Getting people's attention required me to be active, though some folks walked right up to my table. Others would look at my display and walk on by. Whether they stopped or not, I'd always try to make eye contact and say hello. If they showed the slightest interest, I'd say, "It's a humorous crime caper." (Pause.) "It's gotten great reviews everywhere except in Alamogordo." That typically raised an eyebrow or two. They'd look at the book and then at me, then ask "Why?" Then we had the makings of a conversation. "Well, I sent chapter one to the Friends of the Library," I'd say, "and it starts out with the villain. They objected that the villain has bad moral character and uses bad language, and that readers in Alamogordo wouldn't like it."

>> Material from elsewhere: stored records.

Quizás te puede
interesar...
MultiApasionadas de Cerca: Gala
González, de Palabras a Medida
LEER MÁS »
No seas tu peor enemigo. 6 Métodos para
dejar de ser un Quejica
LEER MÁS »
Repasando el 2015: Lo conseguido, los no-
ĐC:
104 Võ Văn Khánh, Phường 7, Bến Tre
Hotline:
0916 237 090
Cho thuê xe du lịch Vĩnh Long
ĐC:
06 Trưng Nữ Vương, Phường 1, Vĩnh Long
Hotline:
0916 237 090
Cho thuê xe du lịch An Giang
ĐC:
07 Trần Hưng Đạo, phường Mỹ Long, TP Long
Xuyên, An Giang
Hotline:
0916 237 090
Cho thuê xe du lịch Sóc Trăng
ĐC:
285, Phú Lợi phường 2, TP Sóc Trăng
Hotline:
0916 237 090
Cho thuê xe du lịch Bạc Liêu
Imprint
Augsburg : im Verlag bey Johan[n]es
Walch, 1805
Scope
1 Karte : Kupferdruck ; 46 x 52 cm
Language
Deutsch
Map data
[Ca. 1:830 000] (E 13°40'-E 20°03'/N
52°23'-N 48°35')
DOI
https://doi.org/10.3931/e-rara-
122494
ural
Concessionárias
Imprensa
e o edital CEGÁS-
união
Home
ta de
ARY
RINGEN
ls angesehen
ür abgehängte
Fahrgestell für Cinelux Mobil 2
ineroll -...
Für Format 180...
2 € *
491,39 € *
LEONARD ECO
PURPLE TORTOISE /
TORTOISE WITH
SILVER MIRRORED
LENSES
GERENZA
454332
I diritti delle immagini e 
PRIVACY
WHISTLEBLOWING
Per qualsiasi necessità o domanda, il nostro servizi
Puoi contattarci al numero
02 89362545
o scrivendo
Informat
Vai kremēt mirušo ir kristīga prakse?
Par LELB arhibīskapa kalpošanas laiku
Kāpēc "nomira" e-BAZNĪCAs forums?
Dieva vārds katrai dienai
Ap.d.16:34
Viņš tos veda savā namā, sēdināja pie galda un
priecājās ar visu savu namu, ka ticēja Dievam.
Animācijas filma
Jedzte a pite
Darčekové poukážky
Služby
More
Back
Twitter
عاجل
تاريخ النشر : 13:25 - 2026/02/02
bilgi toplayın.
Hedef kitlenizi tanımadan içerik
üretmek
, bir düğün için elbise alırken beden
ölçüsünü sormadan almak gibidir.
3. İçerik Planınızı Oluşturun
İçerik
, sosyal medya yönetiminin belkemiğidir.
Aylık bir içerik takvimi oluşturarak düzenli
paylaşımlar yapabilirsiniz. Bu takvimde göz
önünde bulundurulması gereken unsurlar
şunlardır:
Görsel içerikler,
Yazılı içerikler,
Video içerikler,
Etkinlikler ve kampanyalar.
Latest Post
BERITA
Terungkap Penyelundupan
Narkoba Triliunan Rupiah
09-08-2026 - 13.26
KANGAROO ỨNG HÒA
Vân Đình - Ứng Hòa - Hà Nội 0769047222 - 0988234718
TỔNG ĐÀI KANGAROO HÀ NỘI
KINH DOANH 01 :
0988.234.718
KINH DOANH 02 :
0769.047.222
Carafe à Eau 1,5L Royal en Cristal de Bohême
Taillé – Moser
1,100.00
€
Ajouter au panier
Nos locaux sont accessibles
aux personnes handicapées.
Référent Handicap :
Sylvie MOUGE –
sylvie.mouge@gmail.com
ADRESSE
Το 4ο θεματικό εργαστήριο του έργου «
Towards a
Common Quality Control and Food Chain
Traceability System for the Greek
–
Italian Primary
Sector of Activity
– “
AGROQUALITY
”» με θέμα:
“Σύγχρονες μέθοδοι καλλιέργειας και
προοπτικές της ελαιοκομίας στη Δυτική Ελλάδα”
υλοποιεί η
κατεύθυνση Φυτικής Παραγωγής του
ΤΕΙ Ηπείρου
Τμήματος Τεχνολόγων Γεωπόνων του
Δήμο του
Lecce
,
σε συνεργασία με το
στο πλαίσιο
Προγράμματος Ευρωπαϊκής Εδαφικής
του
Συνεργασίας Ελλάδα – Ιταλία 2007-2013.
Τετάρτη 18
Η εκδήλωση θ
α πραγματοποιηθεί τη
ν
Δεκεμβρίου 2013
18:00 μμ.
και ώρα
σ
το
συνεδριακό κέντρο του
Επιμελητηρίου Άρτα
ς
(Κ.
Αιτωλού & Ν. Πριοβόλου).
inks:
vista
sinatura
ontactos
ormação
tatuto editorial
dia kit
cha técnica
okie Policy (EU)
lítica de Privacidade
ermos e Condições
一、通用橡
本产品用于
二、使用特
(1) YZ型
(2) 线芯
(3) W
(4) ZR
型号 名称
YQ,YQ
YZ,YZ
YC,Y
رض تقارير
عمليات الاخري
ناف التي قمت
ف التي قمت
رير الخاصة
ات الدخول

At this point, much eye rolling ensued. Many folks knew about Alamogordo's reputation (though I'm still not sure how to characterize the city myself). Yes, that's Alamogordo, they'd say. One gentleman who bought my book shook my hand and said on his way out the door, "Don't let anyone stop you from writing."

Saturday, August 04, 2007

Speaking at SouthWest Writers

Nancy and I drove the 225 miles to Albuquerque Friday in anticipation of my Saturday talk at SouthWest Writers. We treated ourselves to a nice room at the Marriott and took an enjoyable tram ride to the summit of Sandia Peak. This photo from the back of the tram shows the city below:

And here is the tram, which travels 2.7 miles and climbs about 4,000 feet:

The talk the next day seems to have been a success. SouthWest Writers is a large and congenial group with over 600 members, of whom over 100 were there to listen to me. The title of my presentation was "Publishing Your Pride and Joy," which focused on self-publishing and subsidy publishing. Earlier in the week I'd prepared a six-page handout and run off 110 copies, which turned out to be not quite enough. I'd practiced my talk over and over again, and it never came out the same way twice, but the practice got me through the real thing nicely.

Thursday, August 02, 2007


A while back, I contacted the Friends of the Library in Alamogordo about doing a reading of When Pigs Fly. My initial query was greeted with interest, but then their program chair read the first chapter of the novel on my website. Afterward, I received the following email:

Bob, After reading the first chapter of your book, I do not think the Friends of the Library would be a good sponsor of a reading of your book. Because of Diet Cola's language and lack of moral character, members of the group would not be interested in his "adventures" or "misadventures". I cannot think of any other group who might sponsor a reading and I regret that your book does not fit the criteria for our group. ______, Program Chairman

This is from the city where in 2001 a minister held a public burning of Harry Potter books. Maybe since I missed that event, I can arrange for the good reverend to purchase a couple hundred copies of my book for a special burning. Why should only big-name authors get all the attention? I would happily pay for the gasoline.

I am honored to join the ranks of authors who have written unacceptable works.